Giles Fraser has written an article in the Guardian entitled, “Rejoice! Centrism in British politics is dead and big ideas are back“, which stomps on the grave of centrism in the UK. In it he tells us:
“Ever since the English civil war, the British have feared ideology as a reason that fellow countrymen would brain each other with pikes and cannon. From the late 17th century onwards, we would begin to organise our common life so as to exclude ideological contestation. We don’t do God. We don’t discuss politics at dinner parties. We are a practical people who want to know if something works in practice before it works in theory – which was the basis of Edmund Burke’s opposition to the French Revolution.”
It is worth remembering that one of the consequences of the French Revolution was the Reign of Terror; another was the dictatorship of Napoleon Bonaparte, which all ended up with the restoration of the Bourbons making the whole exercise rather pointless. If that’s what big ideas get you, then no thanks.

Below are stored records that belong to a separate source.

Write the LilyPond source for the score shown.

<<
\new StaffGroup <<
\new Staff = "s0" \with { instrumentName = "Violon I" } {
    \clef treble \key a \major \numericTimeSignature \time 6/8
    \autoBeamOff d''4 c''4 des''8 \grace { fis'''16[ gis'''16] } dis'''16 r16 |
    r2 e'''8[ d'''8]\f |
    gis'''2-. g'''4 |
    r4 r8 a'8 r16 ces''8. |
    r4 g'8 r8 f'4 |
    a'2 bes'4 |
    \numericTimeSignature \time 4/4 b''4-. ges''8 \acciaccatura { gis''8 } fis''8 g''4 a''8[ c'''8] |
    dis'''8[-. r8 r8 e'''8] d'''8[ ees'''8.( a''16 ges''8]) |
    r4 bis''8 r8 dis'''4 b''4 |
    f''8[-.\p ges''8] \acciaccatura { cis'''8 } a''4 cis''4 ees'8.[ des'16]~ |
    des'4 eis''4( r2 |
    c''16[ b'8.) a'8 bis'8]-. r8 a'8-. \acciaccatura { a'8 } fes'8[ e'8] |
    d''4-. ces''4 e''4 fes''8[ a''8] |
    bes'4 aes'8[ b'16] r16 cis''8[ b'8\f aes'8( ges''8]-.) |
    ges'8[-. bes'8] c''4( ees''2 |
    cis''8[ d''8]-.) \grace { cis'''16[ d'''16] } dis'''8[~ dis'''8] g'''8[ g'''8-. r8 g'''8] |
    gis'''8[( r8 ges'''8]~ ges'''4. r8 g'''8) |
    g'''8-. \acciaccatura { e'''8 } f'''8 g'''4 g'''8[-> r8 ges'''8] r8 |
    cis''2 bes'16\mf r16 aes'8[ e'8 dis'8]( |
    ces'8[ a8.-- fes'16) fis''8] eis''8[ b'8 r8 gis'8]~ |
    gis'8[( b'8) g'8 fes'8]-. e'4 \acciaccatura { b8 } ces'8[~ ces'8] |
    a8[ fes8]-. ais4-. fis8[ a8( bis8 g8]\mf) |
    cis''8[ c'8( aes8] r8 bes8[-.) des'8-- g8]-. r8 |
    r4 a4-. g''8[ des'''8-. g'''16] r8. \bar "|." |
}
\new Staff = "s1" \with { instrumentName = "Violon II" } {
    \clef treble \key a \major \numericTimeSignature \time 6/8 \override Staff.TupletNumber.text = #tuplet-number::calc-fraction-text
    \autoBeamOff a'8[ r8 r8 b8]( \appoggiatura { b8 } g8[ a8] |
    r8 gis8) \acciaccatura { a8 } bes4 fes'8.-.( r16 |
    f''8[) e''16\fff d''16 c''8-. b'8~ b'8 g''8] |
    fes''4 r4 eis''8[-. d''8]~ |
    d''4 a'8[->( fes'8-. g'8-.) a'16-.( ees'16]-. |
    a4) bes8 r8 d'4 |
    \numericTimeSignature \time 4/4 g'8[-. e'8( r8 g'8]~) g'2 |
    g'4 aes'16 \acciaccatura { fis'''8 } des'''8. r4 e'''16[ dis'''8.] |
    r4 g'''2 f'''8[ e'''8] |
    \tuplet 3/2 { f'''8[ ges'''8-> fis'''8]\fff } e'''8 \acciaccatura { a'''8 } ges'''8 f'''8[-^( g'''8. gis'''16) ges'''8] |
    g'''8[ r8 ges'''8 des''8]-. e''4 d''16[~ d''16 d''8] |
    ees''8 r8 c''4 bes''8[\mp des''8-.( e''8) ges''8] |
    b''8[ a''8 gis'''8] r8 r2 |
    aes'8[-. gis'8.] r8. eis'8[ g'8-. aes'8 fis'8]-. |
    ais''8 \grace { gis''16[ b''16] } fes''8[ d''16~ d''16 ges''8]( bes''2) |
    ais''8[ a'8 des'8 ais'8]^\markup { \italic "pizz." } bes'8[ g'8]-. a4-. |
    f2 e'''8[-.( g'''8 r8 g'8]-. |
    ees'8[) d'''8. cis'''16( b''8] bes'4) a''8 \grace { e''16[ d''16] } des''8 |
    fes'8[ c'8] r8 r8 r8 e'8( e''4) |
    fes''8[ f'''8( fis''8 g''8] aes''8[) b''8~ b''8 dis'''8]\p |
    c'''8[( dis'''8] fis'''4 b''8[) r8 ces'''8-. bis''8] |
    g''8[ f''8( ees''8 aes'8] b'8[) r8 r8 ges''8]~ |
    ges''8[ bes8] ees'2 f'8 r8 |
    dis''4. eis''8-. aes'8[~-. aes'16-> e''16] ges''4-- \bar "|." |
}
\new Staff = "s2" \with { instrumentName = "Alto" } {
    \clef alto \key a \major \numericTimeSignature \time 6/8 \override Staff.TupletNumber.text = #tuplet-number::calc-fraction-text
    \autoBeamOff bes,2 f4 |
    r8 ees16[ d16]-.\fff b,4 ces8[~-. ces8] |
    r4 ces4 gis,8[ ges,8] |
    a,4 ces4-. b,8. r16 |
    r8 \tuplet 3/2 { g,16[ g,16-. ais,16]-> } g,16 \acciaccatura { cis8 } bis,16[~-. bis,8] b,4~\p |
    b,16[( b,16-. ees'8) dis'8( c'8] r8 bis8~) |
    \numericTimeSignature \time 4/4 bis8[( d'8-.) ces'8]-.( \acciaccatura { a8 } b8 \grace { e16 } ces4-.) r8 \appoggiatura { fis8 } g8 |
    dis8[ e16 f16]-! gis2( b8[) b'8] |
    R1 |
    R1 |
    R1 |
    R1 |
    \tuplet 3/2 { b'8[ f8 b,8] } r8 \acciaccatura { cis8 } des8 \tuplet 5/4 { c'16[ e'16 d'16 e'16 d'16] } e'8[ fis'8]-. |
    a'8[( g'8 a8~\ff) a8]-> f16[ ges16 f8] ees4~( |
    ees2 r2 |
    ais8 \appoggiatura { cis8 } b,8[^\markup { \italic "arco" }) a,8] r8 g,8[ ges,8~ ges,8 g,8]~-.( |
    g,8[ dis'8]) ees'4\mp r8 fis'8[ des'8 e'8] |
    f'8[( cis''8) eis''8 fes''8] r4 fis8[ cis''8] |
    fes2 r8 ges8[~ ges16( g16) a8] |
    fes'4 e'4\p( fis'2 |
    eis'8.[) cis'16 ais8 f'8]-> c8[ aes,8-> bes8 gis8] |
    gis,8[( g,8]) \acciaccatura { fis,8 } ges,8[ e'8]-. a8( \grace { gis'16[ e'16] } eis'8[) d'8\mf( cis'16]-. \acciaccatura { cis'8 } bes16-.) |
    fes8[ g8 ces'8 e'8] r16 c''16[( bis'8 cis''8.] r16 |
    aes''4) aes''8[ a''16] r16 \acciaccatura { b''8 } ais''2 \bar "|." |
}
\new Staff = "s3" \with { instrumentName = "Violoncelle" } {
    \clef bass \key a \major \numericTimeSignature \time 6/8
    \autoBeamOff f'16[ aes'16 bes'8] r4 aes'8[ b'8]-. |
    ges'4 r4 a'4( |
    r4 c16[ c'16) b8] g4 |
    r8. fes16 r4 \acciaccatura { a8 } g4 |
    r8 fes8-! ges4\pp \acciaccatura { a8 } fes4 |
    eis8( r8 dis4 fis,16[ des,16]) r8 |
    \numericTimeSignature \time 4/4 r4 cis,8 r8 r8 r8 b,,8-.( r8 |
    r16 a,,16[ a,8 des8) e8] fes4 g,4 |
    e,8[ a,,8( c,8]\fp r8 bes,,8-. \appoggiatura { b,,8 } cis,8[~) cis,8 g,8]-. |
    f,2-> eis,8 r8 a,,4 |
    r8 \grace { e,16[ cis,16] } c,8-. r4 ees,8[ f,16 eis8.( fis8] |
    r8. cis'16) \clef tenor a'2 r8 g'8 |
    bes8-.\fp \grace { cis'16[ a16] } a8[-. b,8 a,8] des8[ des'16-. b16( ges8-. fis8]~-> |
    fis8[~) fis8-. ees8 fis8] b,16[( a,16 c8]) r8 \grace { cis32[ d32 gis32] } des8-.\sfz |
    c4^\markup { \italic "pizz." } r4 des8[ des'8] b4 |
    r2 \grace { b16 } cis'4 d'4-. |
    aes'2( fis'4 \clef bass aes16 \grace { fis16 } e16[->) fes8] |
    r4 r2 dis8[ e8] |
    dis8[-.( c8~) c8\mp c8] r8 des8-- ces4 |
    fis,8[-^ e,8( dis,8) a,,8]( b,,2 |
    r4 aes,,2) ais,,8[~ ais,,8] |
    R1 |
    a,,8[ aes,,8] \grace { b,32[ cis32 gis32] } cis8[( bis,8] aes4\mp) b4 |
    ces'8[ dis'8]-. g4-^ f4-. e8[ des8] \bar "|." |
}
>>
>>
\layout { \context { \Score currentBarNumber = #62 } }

Only, of course, we need more big ideas, now more than ever. What we don’t need more of is either extreme libertarianism or Soviet-style socialism. The idea that to suggest that the solutions to the problems society faces should come from evidence based, rational thinking is to be mushy and somehow addicted to the status quo is a neat trick of the current Left. Just so we can get this into the proper perspective, what do societies run strictly on the basis of one, unbending ideology tend to get us? Just to pick from the best of the bunch over the last hundred years: pogroms, genocide, persecution of minorities, gulags, show trials, mass famine, mass executions, civil war, regional conflict which results in massive death tolls, secret police, and those are just the ones that rolled right off the top of my head without having to think to hard about it. How about we don’t rejoice in the spectre of those things possibly coming to Britain in 2017?
One of the things that unites the hard Brexiteers of both the Left and the Right – Jeremy Corbyn and Bill Cash – is the destruction of the rules based system that the EU both represents and enforces on its members. Both dislike the concept of human rights (although the Left often keeps quiet on this one, knowing it alienates too much of the liberal left section of their electorate) – the Right because they feel it gives too much power to minorities and immigrant groups, the Left because it does things like protect property rights (can’t steal people’s land if you’re still under the aegis of the ECHR, as a for instance).
Wanting a sensible set of solutions to the problems we face isn’t opting for things staying exactly as they are, as the Giles Frasers would like to have you think. Throughout the 20th century, Europe tried a whole bunch of rigid ideologies in search of the truth – what we got instead was war and death. If being centrist means not wishing for a return to all that, then count me in.
Matt (Bristol) says
I am not sure you are going to be able to make it stick that Corbyn dislikes human rights. He applies them inconsistently, though.
Toby says
Corbyn’s support for regimes with appalling human rights records is well documented.
I presume that this is what Nick is talking about.
Matt (Bristol) says
Well, yes. But the phrasing was ‘dislikes the concept of human rights’. He misapplies the concept; and maybe many of his fellow-travellers do dislike the concept. But these are not the same things. Shoot straighter, hit harder.
Nick says
No, I meant it when I said Corbyn dislikes human rights – as they are structured via the EU, in other words, the ECHR. It’s not the refugee protecting type of stuff he dislikes, I’m not claiming that – the rights of property ownership and the like, however, he is less keen on. McDonnell, even less so. He would want to restructure the human rights agenda to a hard-left flavour.
Paul W says
It seems rather paradoxical that an Anglican vicar should be critical of ‘centrism’ when the Church of England is itself the veritable via media between Rome and Geneva. Perhaps he is just being turbulent to annoy?